Despite the extensive search supplemented with reference checking and searching study registers, it is possible that some studies have not been identified in the current search. It was impossible to include all NMDs in the search terms, because there are approximately 600 NMD, which are often described in multiple ways. Furthermore, we may have missed studies that were not published in English, German or Dutch.
This review followed the COSMIN guidelines for systematic reviews of PROMs (34). However, not all items of the COSMIN risk of bias checklist were applicable for measurement properties of aerobic capacity measures. Therefore, we had to adjust the risk of bias checklist, which can potentially affect its validity.
Lastly, it is important to note that, although not included in this review, the choice for a measurement instrument is based not only on the measurement properties of the instrument, but also on the feasibility and the interpretability of the instrument (33). During the study selection process for this review we came across several studies that reported on the feasibility of aerobic capacity measures (58–60). Feasibility encompasses the practical considerations of using an instrument, including its ease of use, the costs of an instrument, completion time, ease of administration and training for test supervisors (61). The interpretability refers to the degree to which qualitative meaningful results can be assigned to quantitative scores or changes in scores of outcome measures (33). In order to determine if the use of a certain measurement instrument is appropriate, all these factors have to be taken into account.
Low or very low quality of evidence was found for the measurement properties of aerobic capacity measures included in this review. Furthermore, studies that determine the reliability and responsiveness of aerobic capacity measures in NMD are missing. Therefore, we consider the evidence insufficient to recommend the use of certain outcomes.
For future research, we recommend studying: (i) the measurement properties of VO2peak measurement through graded maximal exercise testing, and (ii) the measurement properties of submaximal aerobic capacity measures without respiratory gas exchange measurements. Respiratory gas exchange measurements require expensive equipment, which is not available in most rehabilitation centres and physiotherapy practices. Therefore, research to the measurement properties of easy to perform submaximal aerobic capacity measures, like the 6MWT, is recommended, given its potential use in clinical practice. To increase the quality of evidence on the content validity of VO2peak as an aerobic capacity measure in NMD, future studies are needed that apply appropriate criteria (26) for maximal aerobic capacity, with large sample sizes (n>50) and experienced test supervisors.

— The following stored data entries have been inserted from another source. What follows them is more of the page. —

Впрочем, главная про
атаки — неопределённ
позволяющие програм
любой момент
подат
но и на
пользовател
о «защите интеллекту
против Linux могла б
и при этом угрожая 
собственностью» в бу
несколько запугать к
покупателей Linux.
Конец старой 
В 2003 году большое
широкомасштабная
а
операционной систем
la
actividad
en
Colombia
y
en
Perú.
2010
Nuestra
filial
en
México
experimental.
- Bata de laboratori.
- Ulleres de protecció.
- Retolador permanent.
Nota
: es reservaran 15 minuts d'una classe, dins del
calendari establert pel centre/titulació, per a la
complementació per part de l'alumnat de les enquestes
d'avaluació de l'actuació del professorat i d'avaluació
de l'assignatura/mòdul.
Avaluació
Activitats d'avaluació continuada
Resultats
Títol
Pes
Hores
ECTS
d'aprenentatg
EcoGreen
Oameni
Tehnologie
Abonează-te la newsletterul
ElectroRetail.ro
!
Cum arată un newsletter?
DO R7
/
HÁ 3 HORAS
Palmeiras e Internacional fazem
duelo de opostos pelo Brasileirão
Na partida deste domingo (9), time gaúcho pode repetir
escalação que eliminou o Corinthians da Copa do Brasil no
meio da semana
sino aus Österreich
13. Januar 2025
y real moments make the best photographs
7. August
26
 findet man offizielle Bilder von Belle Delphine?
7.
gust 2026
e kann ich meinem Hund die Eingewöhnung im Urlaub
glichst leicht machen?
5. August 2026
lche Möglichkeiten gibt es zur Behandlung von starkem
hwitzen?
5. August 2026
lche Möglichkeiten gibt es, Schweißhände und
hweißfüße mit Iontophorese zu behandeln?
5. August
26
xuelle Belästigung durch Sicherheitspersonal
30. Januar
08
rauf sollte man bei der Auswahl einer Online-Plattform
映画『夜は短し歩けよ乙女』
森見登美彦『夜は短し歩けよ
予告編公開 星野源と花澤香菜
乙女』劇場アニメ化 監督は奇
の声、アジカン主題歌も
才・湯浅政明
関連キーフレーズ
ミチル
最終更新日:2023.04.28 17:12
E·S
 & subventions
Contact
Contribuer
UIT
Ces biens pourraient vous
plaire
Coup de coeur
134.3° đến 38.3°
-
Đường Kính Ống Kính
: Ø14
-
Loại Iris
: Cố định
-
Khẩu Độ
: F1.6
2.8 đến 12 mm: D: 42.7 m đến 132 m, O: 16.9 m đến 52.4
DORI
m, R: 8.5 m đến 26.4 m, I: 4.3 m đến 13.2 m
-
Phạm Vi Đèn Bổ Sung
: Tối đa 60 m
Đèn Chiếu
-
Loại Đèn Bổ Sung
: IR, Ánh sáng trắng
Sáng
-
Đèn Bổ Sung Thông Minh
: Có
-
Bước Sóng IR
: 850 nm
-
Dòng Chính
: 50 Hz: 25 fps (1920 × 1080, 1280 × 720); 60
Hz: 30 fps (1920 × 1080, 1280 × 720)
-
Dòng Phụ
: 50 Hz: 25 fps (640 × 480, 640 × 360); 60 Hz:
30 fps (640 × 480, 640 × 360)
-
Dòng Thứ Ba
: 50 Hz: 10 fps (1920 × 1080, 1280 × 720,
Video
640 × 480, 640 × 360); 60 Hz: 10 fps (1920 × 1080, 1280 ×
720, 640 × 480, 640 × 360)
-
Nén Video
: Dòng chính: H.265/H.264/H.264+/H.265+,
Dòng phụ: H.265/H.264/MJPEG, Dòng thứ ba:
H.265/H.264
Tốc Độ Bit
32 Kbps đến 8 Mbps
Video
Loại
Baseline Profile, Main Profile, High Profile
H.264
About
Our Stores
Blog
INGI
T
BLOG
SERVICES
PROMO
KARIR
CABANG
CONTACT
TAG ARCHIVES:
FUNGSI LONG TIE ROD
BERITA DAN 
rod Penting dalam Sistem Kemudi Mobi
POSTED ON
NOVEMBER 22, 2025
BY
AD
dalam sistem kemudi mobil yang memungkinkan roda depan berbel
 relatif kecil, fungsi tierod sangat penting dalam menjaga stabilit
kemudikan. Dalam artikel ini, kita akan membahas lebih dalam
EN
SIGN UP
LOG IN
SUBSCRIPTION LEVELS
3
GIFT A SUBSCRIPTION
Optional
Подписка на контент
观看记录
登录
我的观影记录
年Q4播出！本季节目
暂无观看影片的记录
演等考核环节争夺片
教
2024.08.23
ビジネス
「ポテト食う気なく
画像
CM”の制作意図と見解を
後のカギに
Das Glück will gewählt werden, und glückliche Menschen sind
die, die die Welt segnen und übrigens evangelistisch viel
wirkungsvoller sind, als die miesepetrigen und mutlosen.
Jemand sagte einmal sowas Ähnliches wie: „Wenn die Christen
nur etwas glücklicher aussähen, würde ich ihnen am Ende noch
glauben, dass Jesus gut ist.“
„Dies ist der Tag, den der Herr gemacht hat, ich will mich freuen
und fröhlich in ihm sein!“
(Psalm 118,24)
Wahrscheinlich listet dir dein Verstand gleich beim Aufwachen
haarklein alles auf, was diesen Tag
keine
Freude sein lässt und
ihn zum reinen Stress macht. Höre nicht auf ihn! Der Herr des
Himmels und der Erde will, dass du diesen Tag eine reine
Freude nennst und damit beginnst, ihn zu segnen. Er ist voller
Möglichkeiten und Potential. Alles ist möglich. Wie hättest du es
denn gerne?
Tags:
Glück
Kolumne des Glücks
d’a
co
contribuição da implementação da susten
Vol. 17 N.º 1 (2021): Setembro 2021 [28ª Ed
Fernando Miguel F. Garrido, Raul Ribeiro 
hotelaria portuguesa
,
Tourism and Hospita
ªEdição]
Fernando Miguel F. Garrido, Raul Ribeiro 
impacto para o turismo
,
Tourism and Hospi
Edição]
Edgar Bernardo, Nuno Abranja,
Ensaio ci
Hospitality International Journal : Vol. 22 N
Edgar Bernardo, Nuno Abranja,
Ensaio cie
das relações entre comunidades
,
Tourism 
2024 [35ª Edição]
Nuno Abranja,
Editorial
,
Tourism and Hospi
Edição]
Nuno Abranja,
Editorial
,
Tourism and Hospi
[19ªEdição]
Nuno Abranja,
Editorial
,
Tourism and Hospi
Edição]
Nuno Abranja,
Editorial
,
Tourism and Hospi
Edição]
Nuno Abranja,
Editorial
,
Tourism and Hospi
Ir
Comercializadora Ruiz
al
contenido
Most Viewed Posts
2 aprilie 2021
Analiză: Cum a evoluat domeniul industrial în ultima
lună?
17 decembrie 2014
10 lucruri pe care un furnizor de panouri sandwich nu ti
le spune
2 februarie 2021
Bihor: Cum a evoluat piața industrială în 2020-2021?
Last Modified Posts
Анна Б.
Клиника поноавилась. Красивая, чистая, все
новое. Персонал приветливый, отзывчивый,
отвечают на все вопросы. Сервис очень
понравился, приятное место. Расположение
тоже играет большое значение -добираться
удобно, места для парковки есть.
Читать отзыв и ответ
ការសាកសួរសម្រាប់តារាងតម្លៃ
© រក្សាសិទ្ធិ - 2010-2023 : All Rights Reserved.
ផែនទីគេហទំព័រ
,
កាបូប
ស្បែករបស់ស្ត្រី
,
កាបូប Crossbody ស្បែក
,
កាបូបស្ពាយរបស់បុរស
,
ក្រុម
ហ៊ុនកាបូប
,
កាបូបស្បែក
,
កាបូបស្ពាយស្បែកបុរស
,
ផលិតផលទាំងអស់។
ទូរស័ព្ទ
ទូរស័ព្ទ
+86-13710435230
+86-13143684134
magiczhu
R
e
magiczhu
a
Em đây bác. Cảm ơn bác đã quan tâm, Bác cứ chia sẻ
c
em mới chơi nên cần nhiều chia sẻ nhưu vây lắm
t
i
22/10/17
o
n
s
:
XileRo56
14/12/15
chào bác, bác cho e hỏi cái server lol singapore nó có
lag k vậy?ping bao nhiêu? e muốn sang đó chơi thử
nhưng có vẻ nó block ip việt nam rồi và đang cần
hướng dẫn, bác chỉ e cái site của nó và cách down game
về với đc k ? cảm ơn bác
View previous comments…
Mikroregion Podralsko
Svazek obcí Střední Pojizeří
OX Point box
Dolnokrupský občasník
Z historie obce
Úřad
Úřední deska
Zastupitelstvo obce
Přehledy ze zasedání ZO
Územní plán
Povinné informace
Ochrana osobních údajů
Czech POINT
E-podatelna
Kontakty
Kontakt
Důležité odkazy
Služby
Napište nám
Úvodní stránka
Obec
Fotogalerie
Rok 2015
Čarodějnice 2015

This review demonstrates a lack of high-quality studies with sufficiently large sample sizes regarding the measurement properties of aerobic capacity measures in NMD. From the reported aerobic capacity measures, the content validity of VO2peak measured through a maximal effort graded exercise test is the most extensively studied measurement property, but the evidence was insufficient to assure its validity. No studies were found that reported on the reliability or responsiveness of any aerobic capacity measure. More research into the measurement properties of aerobic capacity measures in NMD is warranted to guide the selection of these measures for future clinical trials as well as for clinicians during their daily practice.